Diese und andere wichtige Entscheidungen werden im Buch im geschichtlichen und politischen Zusammenhang dargestellt. Zum Beispiel das Lüth-Urteil, eine der wichtigsten Entscheidungen zur Meinungsfreiheit. Der Hamburger Journalist Erich Lüth hatte 1950 zum Boykott gegen Filme von Veit Harlan aufgerufen, Regisseur des Machwerks "Jud Süss". Von der Filmgesellschaft verklagt, verlor Lüth die Prozesse vor den hamburgischen Gerichten. In Karlsruhe bekam er Jahre später in vollem Umfang Recht. Und gleichzeitig hatte das Bundesverfassungsgericht festgestellt, dass Grundrechte nicht nur Abwehrrechte der Bürger gegenüber dem Staat sind, sondern dass sie das gesamte Recht prägen. Die Entscheidung von 1958 reichte also weit über den Einzelfall hinaus.

Die vier Rechtswissenschaftler begnügen sich jedoch nicht mit der Fall-Analyse. Vor allem strukturelle, rechtspolitische und -dogmatische Fragen interessieren sie bei der Beschreibung des Phänomens Bundesverfassungsgericht. Es entwickelte sich vom "gütig strengen Vormund einer betreuten Demokratie" zum alleinigen "Hüter der Verfassung". Es war übrigens nicht der Parlamentarische Rat, der das Bundesverfassungsgericht zum Verfassungsorgan neben dem Bundestag, dem Bundesrat, dem Bundespräsidenten und der Bundesregierung erhob. Deshalb ist auch im Grundgesetz davon nichts zu finden. Vielmehr behauptete das Gericht selbst mit seiner berühmt gewordenen Denkschrift über "Die Stellung des Bundesverfassungsgerichts" vom 27. Juni 1952 seine Stellung als oberstes Verfassungsorgan.

Vorausgegangen war ein heftiger Streit mit der damaligen Bundesregierung unter Konrad Adenauer, vor allem mit Justizminister Thomas Dehler, in dem es um Fragen der Wiederbewaffnung ging. Ein erstes Beispiel der "Entgrenzung", hier zwischen Recht und Politik. Der nicht immer gradlinige Weg des Gerichts wird äußerst kritisch und detailreich beleuchtet. Die Texte sind mitunter schwer verständlich und mühsam zu lesen, aber wer sich darauf einlässt, weiß nach der Lektüre einiges mehr über das Funktionieren des Bundesverfassungsgerichts im Zwischenreich von Politik, Recht und Wissenschaft.

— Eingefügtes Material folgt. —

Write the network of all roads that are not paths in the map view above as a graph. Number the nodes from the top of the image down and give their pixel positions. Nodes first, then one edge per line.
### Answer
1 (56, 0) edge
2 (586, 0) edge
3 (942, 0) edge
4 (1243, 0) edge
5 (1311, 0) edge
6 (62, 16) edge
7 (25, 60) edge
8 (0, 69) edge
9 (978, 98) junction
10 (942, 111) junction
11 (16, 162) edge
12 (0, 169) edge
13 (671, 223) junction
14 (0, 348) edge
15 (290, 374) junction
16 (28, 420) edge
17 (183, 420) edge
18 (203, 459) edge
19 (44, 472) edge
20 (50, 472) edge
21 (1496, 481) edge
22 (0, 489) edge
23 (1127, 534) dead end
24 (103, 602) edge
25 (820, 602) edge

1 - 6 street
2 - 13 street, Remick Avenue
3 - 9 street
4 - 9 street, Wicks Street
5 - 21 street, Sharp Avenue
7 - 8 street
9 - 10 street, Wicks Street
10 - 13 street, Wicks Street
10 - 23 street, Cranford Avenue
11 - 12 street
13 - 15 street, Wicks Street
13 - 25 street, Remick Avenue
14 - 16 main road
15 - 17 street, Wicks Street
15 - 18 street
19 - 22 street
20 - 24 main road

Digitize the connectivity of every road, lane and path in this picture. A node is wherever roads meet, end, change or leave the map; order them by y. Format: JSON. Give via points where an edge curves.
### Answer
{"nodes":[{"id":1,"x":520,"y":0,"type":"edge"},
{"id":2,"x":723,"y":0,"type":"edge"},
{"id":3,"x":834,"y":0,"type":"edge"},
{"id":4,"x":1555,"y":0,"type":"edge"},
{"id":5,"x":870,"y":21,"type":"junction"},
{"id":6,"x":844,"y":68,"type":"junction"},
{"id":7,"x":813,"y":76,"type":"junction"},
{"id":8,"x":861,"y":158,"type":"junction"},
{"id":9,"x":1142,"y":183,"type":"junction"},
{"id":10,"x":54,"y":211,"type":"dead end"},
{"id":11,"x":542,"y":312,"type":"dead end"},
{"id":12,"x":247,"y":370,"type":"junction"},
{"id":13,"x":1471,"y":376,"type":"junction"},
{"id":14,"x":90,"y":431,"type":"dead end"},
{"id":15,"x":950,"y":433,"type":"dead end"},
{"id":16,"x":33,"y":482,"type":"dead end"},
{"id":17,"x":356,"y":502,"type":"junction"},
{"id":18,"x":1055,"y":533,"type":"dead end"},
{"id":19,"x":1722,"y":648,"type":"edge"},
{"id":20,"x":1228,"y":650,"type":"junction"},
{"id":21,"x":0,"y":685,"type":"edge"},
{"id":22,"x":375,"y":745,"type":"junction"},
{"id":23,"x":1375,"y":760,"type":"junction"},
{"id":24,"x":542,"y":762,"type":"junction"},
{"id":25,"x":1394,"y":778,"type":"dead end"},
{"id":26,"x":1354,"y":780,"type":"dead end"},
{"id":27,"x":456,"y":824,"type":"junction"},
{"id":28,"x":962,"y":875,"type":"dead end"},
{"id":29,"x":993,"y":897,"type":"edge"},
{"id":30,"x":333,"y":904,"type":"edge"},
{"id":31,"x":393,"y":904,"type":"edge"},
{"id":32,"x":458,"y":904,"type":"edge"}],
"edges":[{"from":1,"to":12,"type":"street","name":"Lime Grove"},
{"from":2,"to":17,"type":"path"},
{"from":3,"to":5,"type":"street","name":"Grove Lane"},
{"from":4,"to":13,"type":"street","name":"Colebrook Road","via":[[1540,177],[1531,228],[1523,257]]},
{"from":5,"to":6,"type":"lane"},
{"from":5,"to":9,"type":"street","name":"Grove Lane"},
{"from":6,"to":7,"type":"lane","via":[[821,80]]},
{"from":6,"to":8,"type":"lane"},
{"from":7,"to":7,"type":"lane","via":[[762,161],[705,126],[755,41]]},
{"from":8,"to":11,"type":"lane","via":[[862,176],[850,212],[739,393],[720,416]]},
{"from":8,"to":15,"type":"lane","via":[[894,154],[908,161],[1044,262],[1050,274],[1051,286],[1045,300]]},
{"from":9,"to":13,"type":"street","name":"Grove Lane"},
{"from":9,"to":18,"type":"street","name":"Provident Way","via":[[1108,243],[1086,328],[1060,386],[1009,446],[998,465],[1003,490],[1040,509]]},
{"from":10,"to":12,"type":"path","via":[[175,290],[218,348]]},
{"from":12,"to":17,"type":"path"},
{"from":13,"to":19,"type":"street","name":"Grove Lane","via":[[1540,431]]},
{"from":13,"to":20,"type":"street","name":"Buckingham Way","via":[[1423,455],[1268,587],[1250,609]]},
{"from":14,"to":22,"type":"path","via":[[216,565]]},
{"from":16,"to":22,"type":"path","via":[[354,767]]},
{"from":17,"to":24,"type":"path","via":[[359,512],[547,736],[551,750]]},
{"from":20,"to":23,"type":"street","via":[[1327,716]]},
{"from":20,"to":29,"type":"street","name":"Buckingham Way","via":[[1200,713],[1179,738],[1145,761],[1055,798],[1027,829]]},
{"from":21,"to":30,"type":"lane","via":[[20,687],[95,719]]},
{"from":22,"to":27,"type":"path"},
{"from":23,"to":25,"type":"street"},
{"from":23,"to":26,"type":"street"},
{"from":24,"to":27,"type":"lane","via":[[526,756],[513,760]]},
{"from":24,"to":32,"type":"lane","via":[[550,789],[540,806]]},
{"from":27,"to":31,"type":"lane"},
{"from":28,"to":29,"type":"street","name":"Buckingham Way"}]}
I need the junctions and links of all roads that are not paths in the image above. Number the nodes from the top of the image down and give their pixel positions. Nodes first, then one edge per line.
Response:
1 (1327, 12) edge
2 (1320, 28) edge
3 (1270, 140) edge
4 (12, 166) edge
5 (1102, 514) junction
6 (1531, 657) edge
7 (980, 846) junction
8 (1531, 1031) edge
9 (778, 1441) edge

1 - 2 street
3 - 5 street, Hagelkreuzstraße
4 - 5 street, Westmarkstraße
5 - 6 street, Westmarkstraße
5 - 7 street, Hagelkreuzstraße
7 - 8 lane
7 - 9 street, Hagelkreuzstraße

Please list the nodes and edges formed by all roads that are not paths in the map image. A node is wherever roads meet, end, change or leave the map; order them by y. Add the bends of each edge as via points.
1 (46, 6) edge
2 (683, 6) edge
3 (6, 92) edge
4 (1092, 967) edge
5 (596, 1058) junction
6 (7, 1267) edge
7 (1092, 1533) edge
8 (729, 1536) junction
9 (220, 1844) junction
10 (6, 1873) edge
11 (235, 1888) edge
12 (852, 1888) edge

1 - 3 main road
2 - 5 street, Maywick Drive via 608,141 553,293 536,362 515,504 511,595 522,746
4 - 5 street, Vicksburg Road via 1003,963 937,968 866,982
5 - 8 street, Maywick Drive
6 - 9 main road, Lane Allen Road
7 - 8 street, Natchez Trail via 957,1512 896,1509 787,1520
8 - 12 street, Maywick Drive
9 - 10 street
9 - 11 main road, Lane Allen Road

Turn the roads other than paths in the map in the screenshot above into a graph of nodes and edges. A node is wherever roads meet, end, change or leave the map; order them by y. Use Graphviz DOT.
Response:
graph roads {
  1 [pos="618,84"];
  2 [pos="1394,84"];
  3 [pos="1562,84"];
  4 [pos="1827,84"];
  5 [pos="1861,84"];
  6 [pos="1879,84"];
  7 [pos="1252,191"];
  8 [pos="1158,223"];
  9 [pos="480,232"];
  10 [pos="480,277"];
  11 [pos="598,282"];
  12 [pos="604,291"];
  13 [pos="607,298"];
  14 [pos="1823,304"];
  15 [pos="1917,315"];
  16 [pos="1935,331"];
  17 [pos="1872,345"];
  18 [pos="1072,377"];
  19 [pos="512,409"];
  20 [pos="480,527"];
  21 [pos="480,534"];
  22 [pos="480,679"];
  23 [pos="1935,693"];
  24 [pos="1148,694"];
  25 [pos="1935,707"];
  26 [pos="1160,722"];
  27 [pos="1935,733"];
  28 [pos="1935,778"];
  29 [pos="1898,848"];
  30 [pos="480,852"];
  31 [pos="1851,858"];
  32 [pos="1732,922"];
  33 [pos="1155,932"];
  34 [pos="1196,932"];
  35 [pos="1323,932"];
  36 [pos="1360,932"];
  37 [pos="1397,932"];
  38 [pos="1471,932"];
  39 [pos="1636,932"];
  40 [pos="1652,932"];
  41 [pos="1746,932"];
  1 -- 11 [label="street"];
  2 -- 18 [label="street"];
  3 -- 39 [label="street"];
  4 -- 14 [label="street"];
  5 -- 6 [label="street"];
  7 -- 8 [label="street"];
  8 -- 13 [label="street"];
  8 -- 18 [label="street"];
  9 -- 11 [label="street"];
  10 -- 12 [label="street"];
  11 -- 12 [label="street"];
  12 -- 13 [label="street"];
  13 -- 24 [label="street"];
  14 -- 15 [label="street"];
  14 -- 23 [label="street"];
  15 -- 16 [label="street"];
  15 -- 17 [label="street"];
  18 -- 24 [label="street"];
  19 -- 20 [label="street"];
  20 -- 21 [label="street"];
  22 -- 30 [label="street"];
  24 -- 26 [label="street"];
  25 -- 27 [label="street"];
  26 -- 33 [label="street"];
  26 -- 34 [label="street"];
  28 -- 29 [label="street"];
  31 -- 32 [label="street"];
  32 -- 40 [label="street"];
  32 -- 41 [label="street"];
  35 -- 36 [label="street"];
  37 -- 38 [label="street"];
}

Trotz der unbestrittenen Erfolgsgeschichte des Gerichts ziehen die vier Autoren vor allem eine kritische Bilanz. Alle vier haben ein eigenständiges Kapitel geschrieben, Wiederholungen bleiben nicht aus, stören aber nicht wegen der unterschiedlichen Perspektiven. Sie schreiben, angesichts der übermäßig vielen Verfassungsbeschwerden drohe die Rechtsprechung zu zerfasern. Der Blick in die Zukunft bleibt vage, nicht zuletzt wegen der Europäisierung des Rechts. Das Kapitel über die "maßstabsetzende Gewalt" endet mit dem Wunsch, den "spezifisch deutschen Beitrag zum verfassungstheoretischen Welterbe bewahren" zu wollen. Soll das gelingen, müsse man ihn jedoch weiterentwickeln, denn: "Nur wer sich ändert, bleibt sich treu. Das gilt erst recht am 60. Geburtstag. Für die Rente ist es noch zu früh."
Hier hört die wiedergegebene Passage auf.